TLC has released a trailer for the upcoming documentary “Letters to Jackie” which will air on November 17, 2013. The documentary features the voices of Anne Hathaway, Michelle Williams and Channing Tatum.

The documentary which will be shown ahead of the 50th anniversary of the assassination of President John F. Kennedy offers a glimpse into the 800,000 condolence letters sent to First Lady Jackie Kennedy. Many Americans did not wait for official confirmation of his death before writing their letter to Jackie and three days after his death Jackie had already received 45,000 letters.

The letters have a way of drawing in the reader. Academy Award winning filmmaker Bill Couturie said about them, “As soon as I read them, I knew I had to make a movie about them, and the time they so eloquently evoke.”

His documentary is based on the book “Letters to Jackie: Condolences from a Grieving Nation” by Ellen Fitzpatrick who came across the letters while doing research for another book. The University of New Hampshire professor told the Daily Mail about the collection, “I have been teaching American history for 30 years, and I’m not sure I’ve ever seen a collection as powerful and that represented so many ordinary people speaking from the heart about their views about American society, and politics, and the president.”

Hathaway reads a letter by Janice Crabtree from Dallas, Texas, who had watched Kennedy go by earlier, which relates her father’s fear that he would be assassinated. “I remember [my father’s] astounding statement at the time of the 1960 Democratic Convention. When Johnson accepted the vice presidency and so many of Johnson’s fans were sick, Daddy said: ‘Kennedy will be elected, then assassinated, and Johnson will be President after all.”

Those who supported Kennedy’s efforts to pass the Civil Rights Act sent Jackie letters. Ethel C. Williams from Detroit wrote, “Mrs. Kennedy, I am a colored woman. Your husband made me proud of being colored by the love and interest he took in my people. I wish I had the words and the knowledge of how to put them down on this piece of paper to tell you what I really feel.” 

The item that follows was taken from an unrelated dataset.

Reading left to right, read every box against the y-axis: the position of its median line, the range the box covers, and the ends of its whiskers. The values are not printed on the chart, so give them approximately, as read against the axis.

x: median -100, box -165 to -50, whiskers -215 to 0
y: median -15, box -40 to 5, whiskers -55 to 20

White House secretaries struggled to respond to the vast number of letters and most of them did receive a thank you note. Most of the letters were destroyed, but 200,000 pages were sent to the John F. Kennedy Library in Boston where they were forgotten for years.

Jackie summed up the spirit of the letters on her own in her televised message of thanks 50 days after Kennedy's death, “Each and every message is to be treasured, so that future generations will know how much our country and people in every nation thought of him, and I thank you again on behalf my children, and of the President’s family, for the comfort your letters have brought to us all.”